Differential Diagnosis

Almost 75% of patients with AAA are asymptomatic, and the condition is discovered on routine examination or serendipitously when ordering studies for other symptoms. Diagnosis of AAA should be considered in the differential of the following symptoms: abdominal pain, back pain, and/or pulsatile abdominal mass.

Laboratory Tests

Not routinely indicated. For suspected infected or inflammatory aneurysms, WBC, ESR/CRP, and blood cultures can be considered. An elevated D-dimer may indicate a thrombus within the aneurysm. Fig. 1 describes an algorithm for the diagnosis and treatment of abdominal aortic aneurysms.

FIG.1 

Algorithm for the diagnosis and treatment of abdominal aortic aneurysms (AAAs).
BP, Blood pressure; CT, computed tomography; MRI, magnetic resonance imaging; NS, normal saline; PRBCs, packed red blood cells; SBP, systolic blood pressure; US, ultrasonography.
From Adams JG et al.: Emergency medicine, clinical essentials, ed 2, Philadelphia, 2013, Elsevier.

Imaging Studies

  1. Abdominal ultrasound (Fig. 2) has nearly 100% sensitivity and specificity in identifying an aneurysm and estimating the size to within 0.3 to 0.4 cm. It is not accurate in estimating the extension to the renal arteries or the iliac arteries.

    FIG.2 

    Transverse image of an abdominal aortic aneurysm.
    Note the measurements of 3.33 × 3.85 cm. The inferior vena cava is seen to the patient’s right of the aorta, and the vertebral body is seen below the two vessels. Note also that there appears to be an echogenic flap within the aorta, possibly representing an aortic dissection.
    From Adams JG et al.: Emergency medicine, clinical essentials, ed 2, Philadelphia, 2013, Elsevier.
  2. Computed tomography (CT) (Fig. 3) scan is recommended for preoperative aneurysm imaging and estimates the size of the AAA to within 0.3 mm. There are no false-negative results, and the scan can localize the extent to renal vessels with more precision than ultrasound. It is the imaging modality of choice for symptomatic AAA. Intravenous contrast is not required to establish a diagnosis of ruptured AAA. CT can also detect the integrity of the wall (Fig. 4) and exclude rupture.

    FIG.3 

    Three-dimensional CT image illustrates the presence of an infrarenal abdominal aortic aneurysm.
    An, Aneurysm; CIA, common iliac artery; EIA, external iliac artery; IIA, internal iliac artery; IN, infrarenal neck; LK, left kidney; RA, renal artery; RK, right kidney.
    From Townsend CM et al. [eds]: Sabiston textbook of surgery, ed 17, Philadelphia, 2004, Saunders.
    FIG.4 

    Aneurysm of the abdominal aorta.
    A large aortic aneurysm is evident. The aorta exceeds 5 cm in diameter. A large amount of thrombus (T) partially surrounds the contrast-enhanced patent lumen (L). Note the atherosclerotic calcification (arrowhead) in the wall of the aneurysm.
  3. Magnetic resonance angiography (MRA) may also be used and is at least as accurate as CT.

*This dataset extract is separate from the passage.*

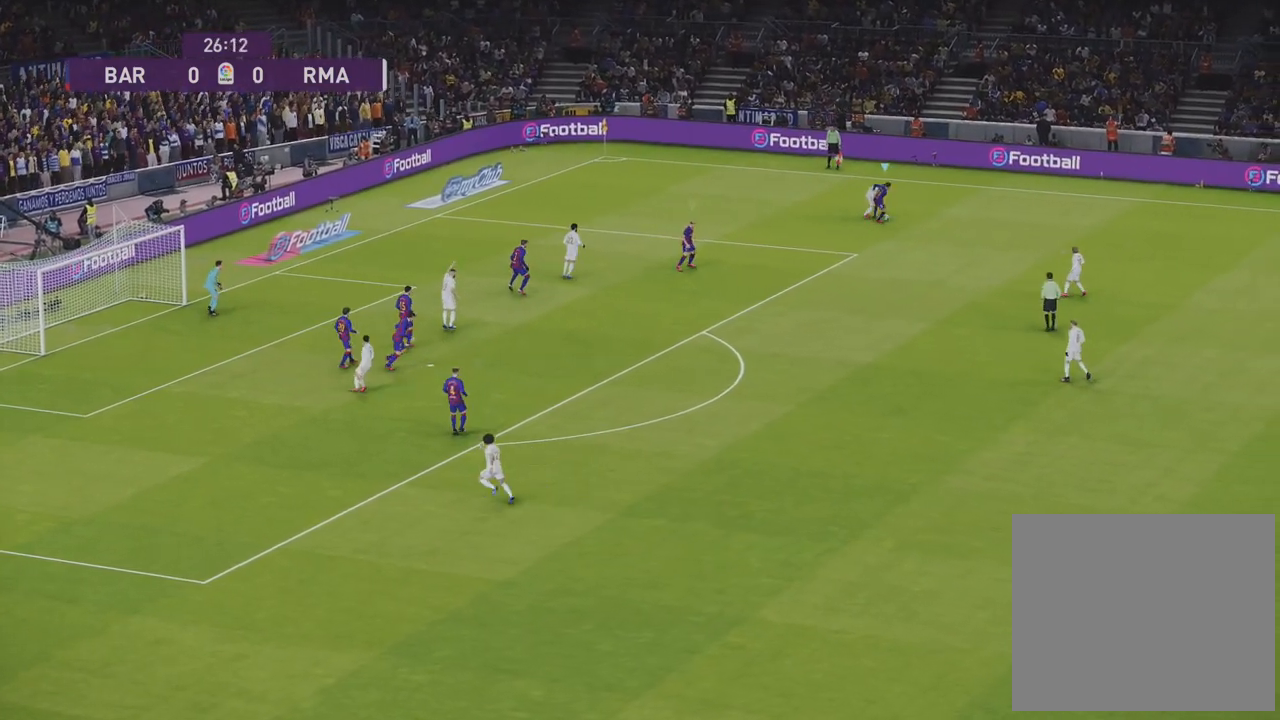
{"dt_ms": 500, "buttons": ["R1"], "left_stick": "right", "right_stick": "center", "events": [[17, "CROSS", "up"], [50, "R2", "up"]]}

  4. Plain radiographs may show the outline of an aneurysm in calcified aortas. This is an insensitive test for diagnosing AAA.

  5. Diagnostic aortography has essentially been replaced by other noninvasive imaging modalities such as CT or MR angiography. Intraoperative angiography is still used for determining treatment options and post-procedure efficacy (Fig. 5).

    FIG.5 

    A, Conventional catheter angiography with bilateral marked catheters in place demonstrates a large, lobulated, infrarenal aortic aneurysm (arrowhead) with a 4-cm proximal neck suitable for endovascular repair. B, An image after endovascular repair demonstrates complete exclusion of the aneurysm (arrowhead) with no endoleak and preservation of the renal and hypogastric arteries.
    Soto JA, Lucey BC: Emergency radiology: the requisites, ed 2, Philadelphia, 2017, Elsevier.
  6. Endovascular aneurysm repair (EVAR) needs a close and lifelong imaging surveillance for a timely detection of possible complications, including endoleaks, graft migration, fractures, and enlargement of aneurysm sac size with eventual rupture. Contrast-enhanced computed tomography (CTA) is considered the gold standard in EVAR follow-up, but it is accompanied with radiation burden and renal injury because of the use of contrast media. In the past 2 decades, several studies have shown the role of contrast-enhanced ultrasonography (CEUS) in post-EVAR surveillance, with very good diagnostic performance, absence of renal impairment, and no radiation, accompanied by low costs, in comparison with CTA. In numerous prospective studies and meta-analyses, the detection and characterization of endoleaks with CEUS is comparable to that of CTA imaging.

Treatment

Nonpharmacologic Therapy

  1. Despite lack of data substantiating reduction in expansion rate through treatment of cardiac risk factors, nonpharmacologic treatment continues to focus on risk factor modification (most importantly smoking cessation, diet, and exercise).

  2. Serial studies have shown that expansion rates are faster in current smokers than in former smokers. Patients with known AAA or a family history of aneurysms should be advised to stop smoking and be offered smoking cessation interventions.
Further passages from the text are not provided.